WRITTEN TASK
Starting at the first line of the entries below, restate each line exactly until you reach the line with "Page size: 2001x1125.", and print that one too. Leave the pictures out and stop there.

THE DATA

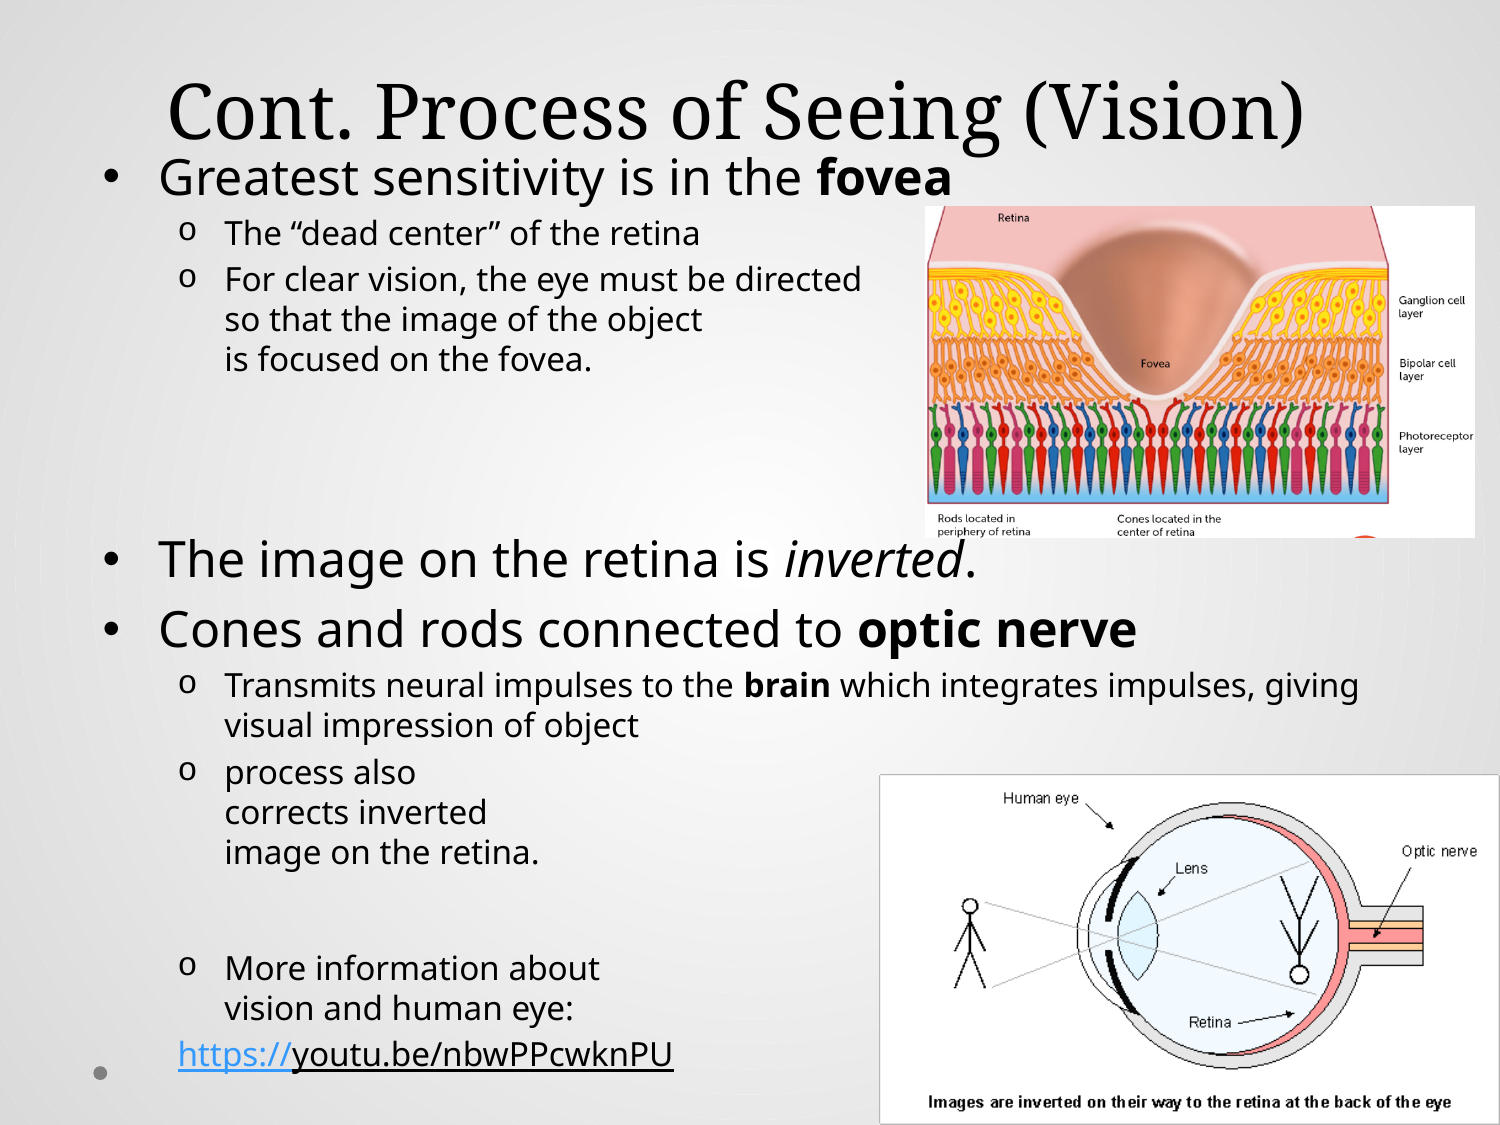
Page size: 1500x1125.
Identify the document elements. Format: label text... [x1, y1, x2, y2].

picture [924, 206, 1476, 538]
list Greatest sensitivity is in the fovea The “dead center” of the retina For clear vision, the eye must be directed so that the image of the object is focused on the fovea. The image on the retina is inverted. Cones and rods connected to optic nerve Transmits neural impulses to the brain which integrates impulses, giving visual impression of object process also corrects inverted image on the retina. More information about vision and human eye: https://youtu.be/nbwPPcwknPU [87, 137, 1438, 1113]
picture [879, 774, 1500, 1125]
title Cont. Process of Seeing (Vision) [62, 62, 1413, 163]
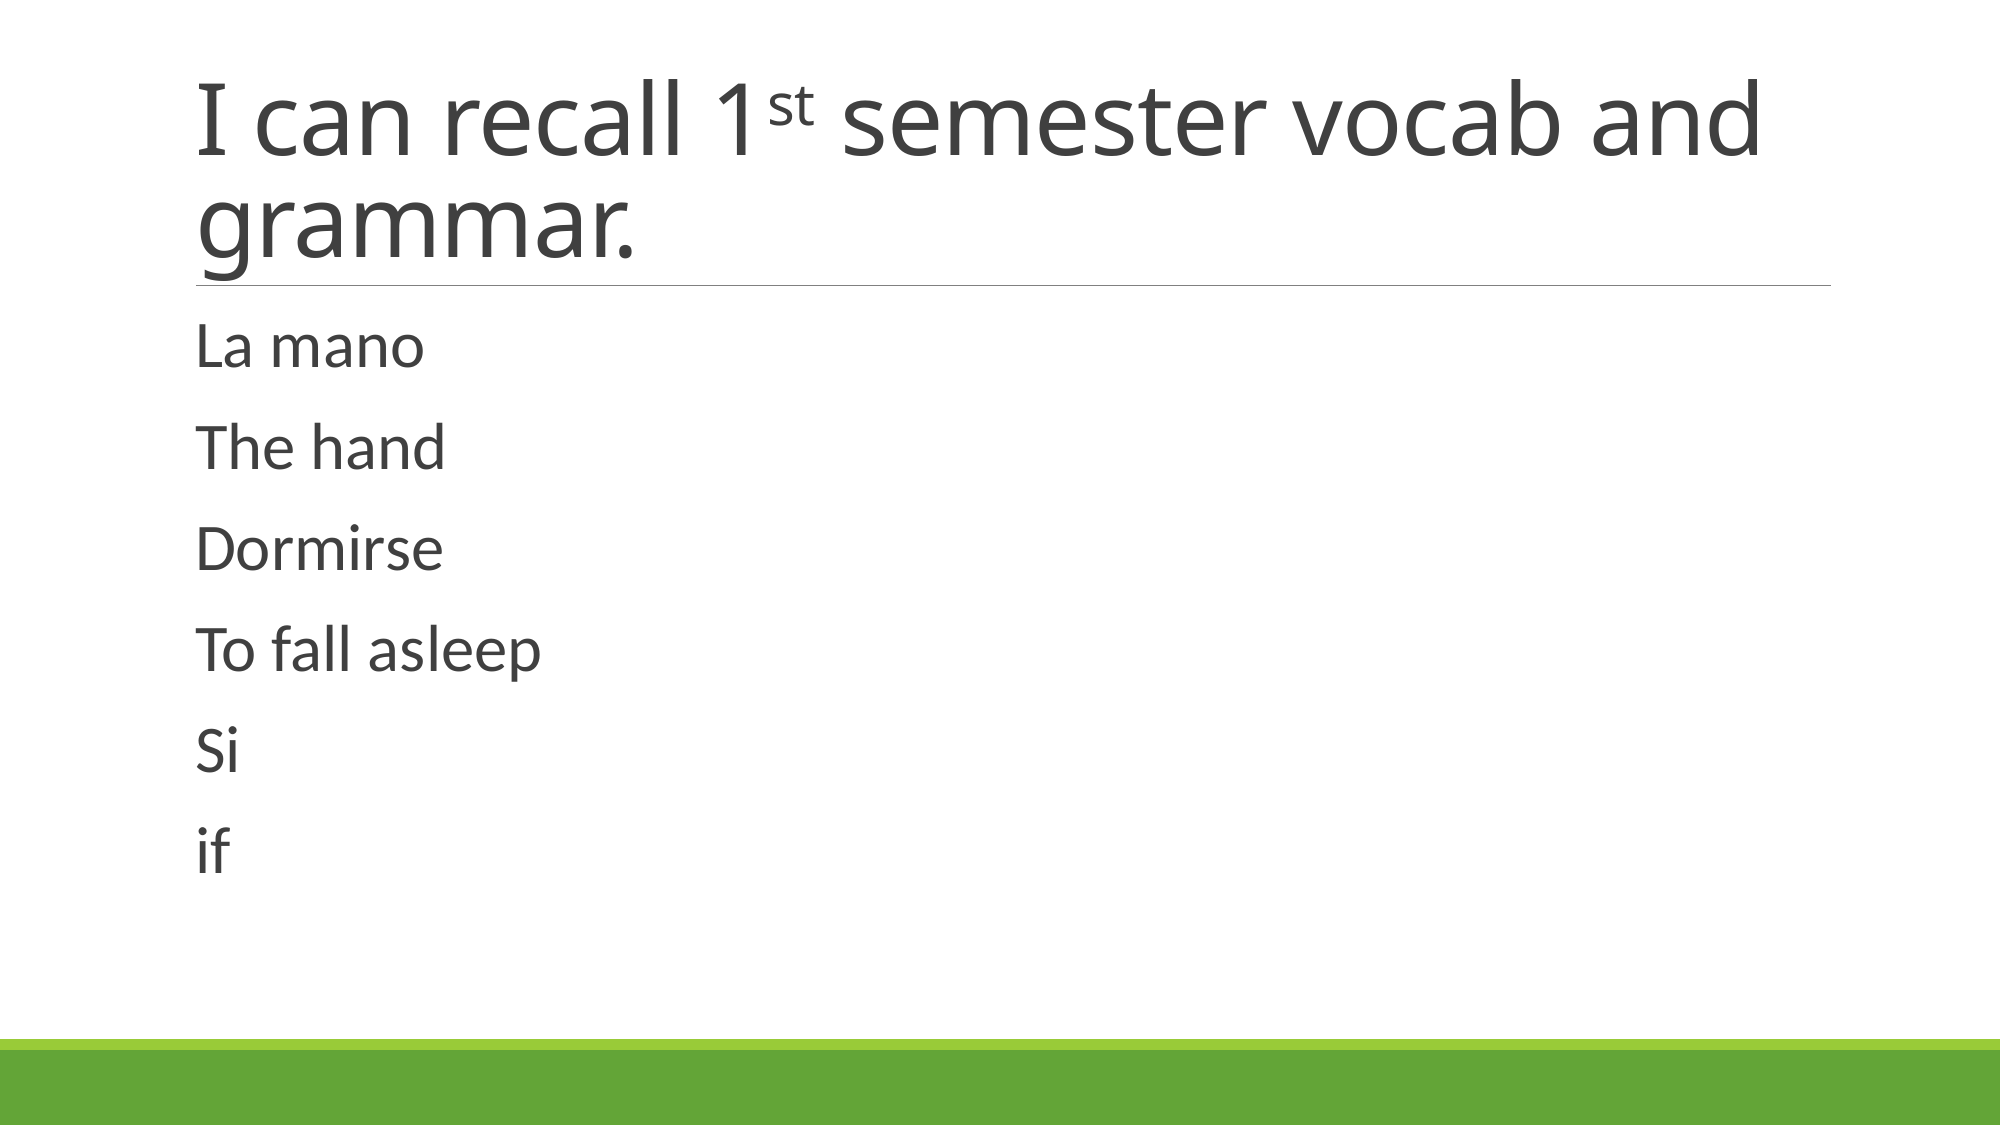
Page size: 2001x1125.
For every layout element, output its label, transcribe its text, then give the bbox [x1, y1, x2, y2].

list La mano The hand Dormirse To fall asleep Si if [180, 302, 1830, 963]
title I can recall 1st semester vocab and grammar. [180, 47, 1830, 285]
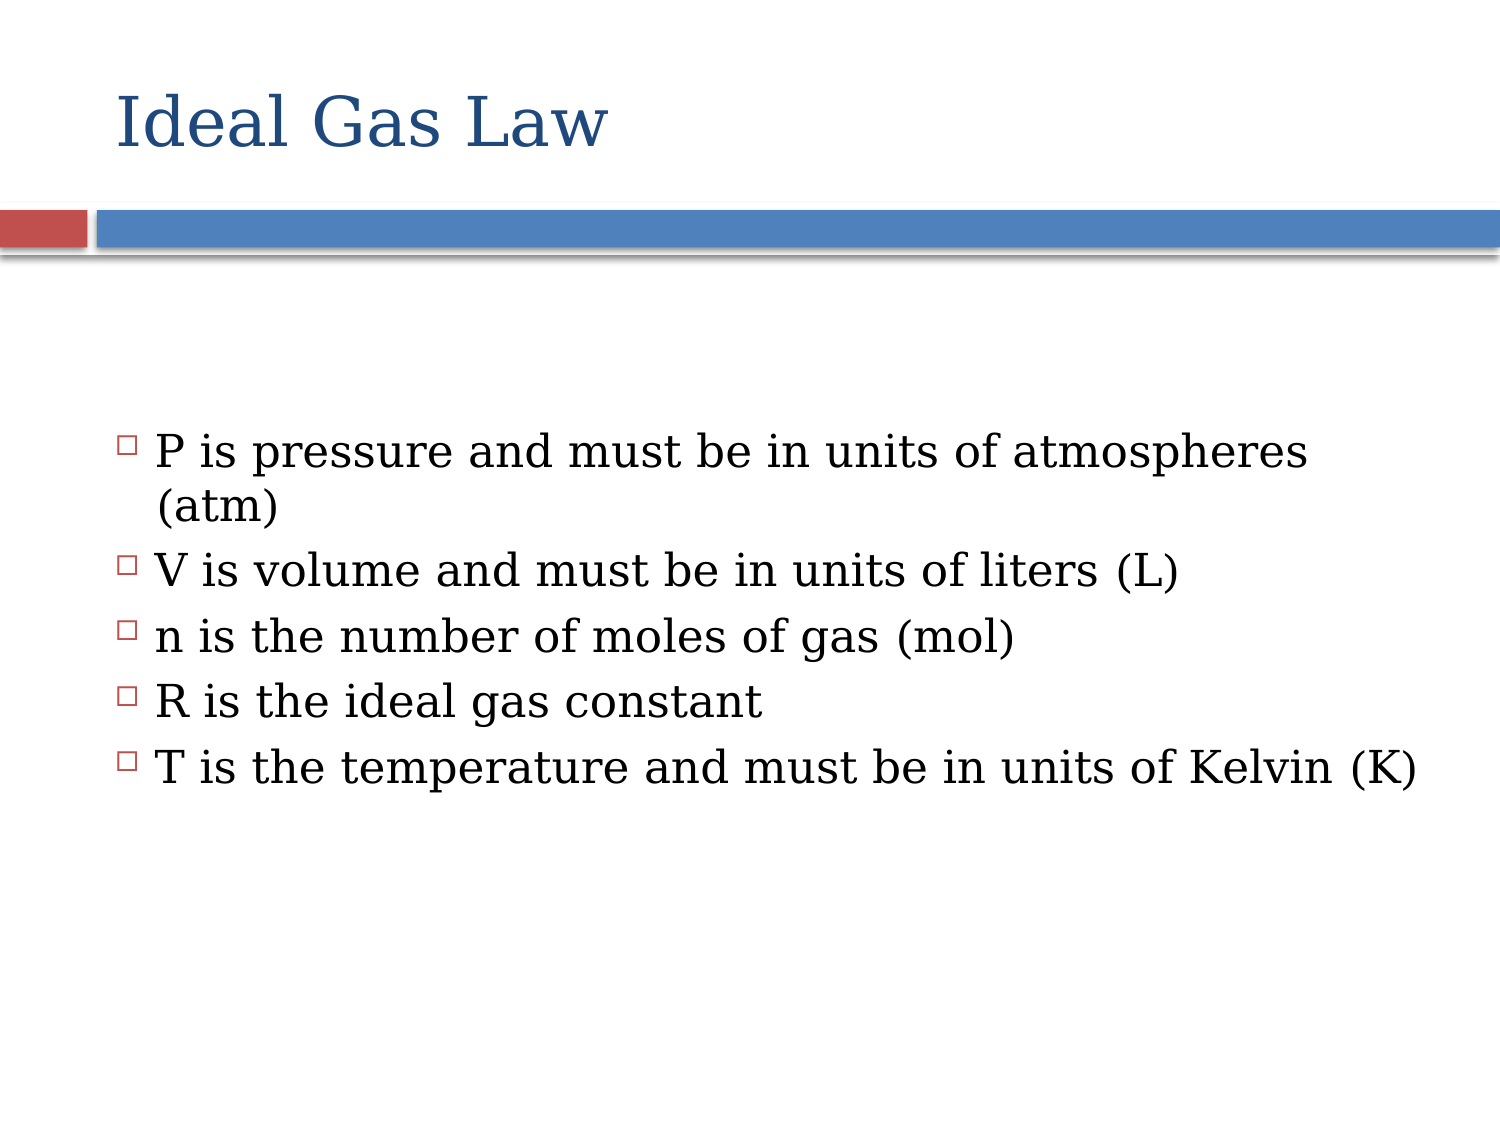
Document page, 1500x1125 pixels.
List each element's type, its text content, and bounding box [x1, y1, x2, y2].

title Ideal Gas Law [100, 37, 1438, 200]
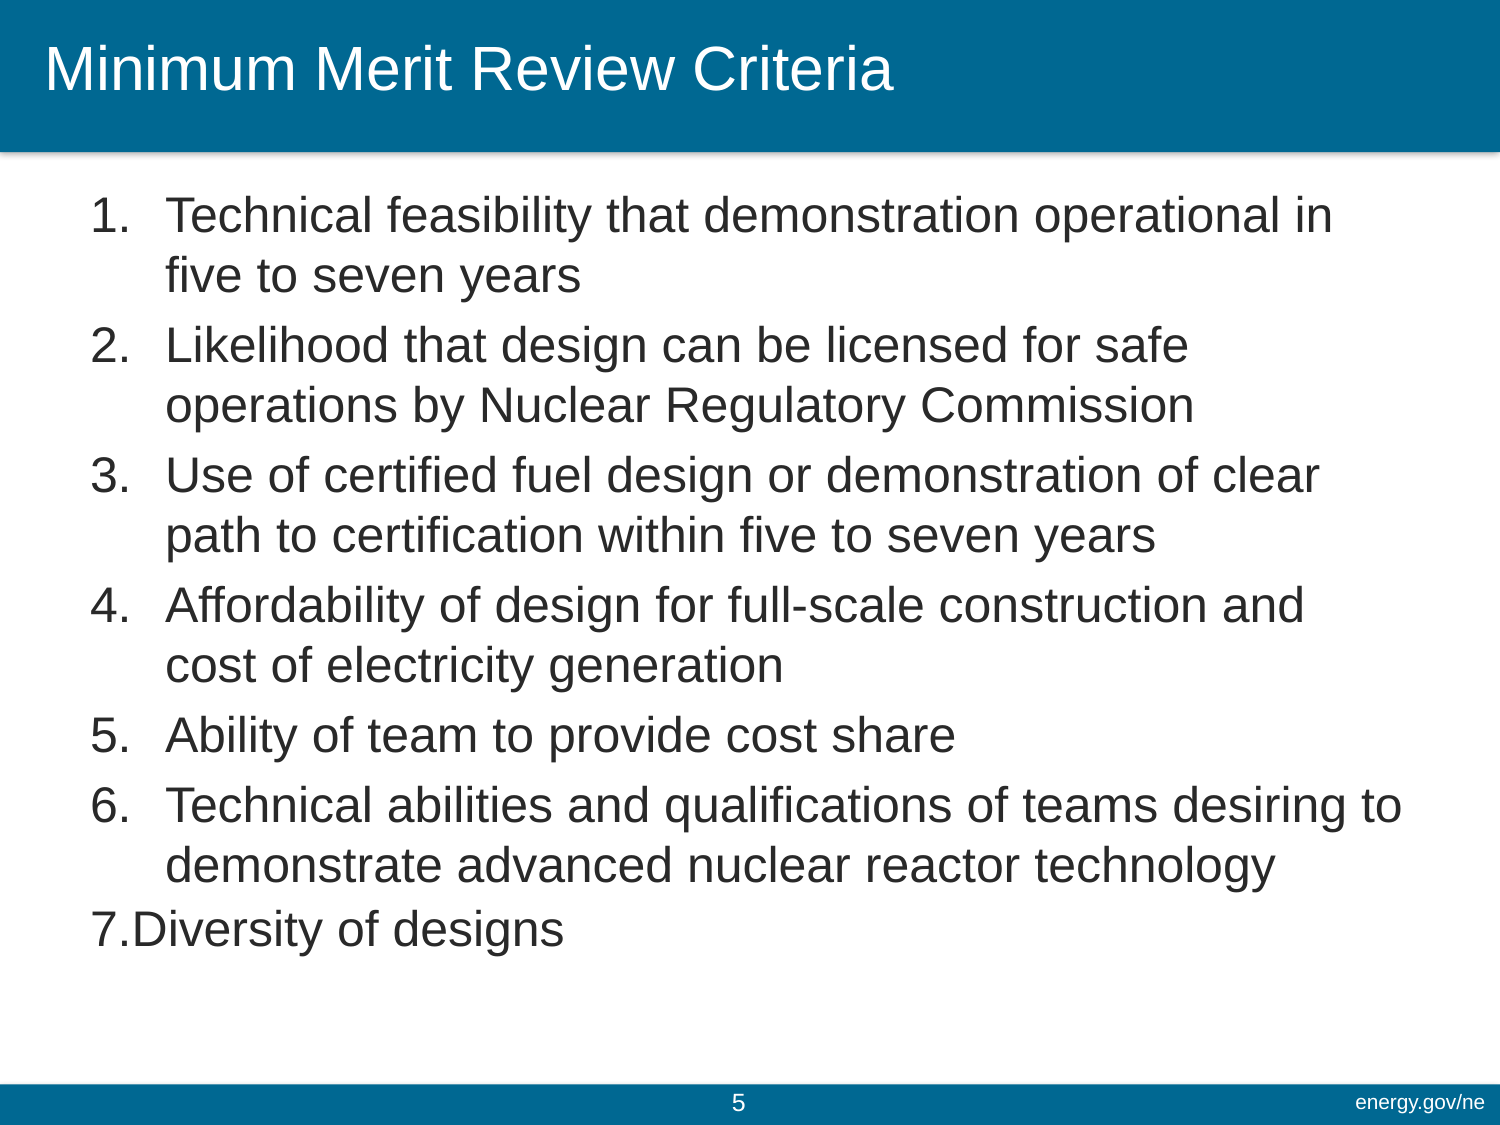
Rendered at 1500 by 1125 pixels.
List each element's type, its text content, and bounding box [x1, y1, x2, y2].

list Technical feasibility that demonstration operational in five to seven years Likelihood that design can be licensed for safe operations by Nuclear Regulatory Commission Use of certified fuel design or demonstration of clear path to certification within five to seven years Affordability of design for full-scale construction and cost of electricity generation Ability of team to provide cost share Technical abilities and qualifications of teams desiring to demonstrate advanced nuclear reactor technology Diversity of designs [74, 174, 1426, 1062]
title Minimum Merit Review Criteria [28, 0, 1088, 149]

RESULT OF THE TASK
Page size: 1500x1125.
Identify the document elements. Format: label text... [x1, y1, x2, y2].

picture [924, 206, 1476, 538]
list Greatest sensitivity is in the fovea The “dead center” of the retina For clear vision, the eye must be directed so that the image of the object is focused on the fovea. The image on the retina is inverted. Cones and rods connected to optic nerve Transmits neural impulses to the brain which integrates impulses, giving visual impression of object process also corrects inverted image on the retina. More information about vision and human eye: https://youtu.be/nbwPPcwknPU [87, 137, 1438, 1113]
picture [879, 774, 1500, 1125]
title Cont. Process of Seeing (Vision) [62, 62, 1413, 163]
Page size: 2001x1125.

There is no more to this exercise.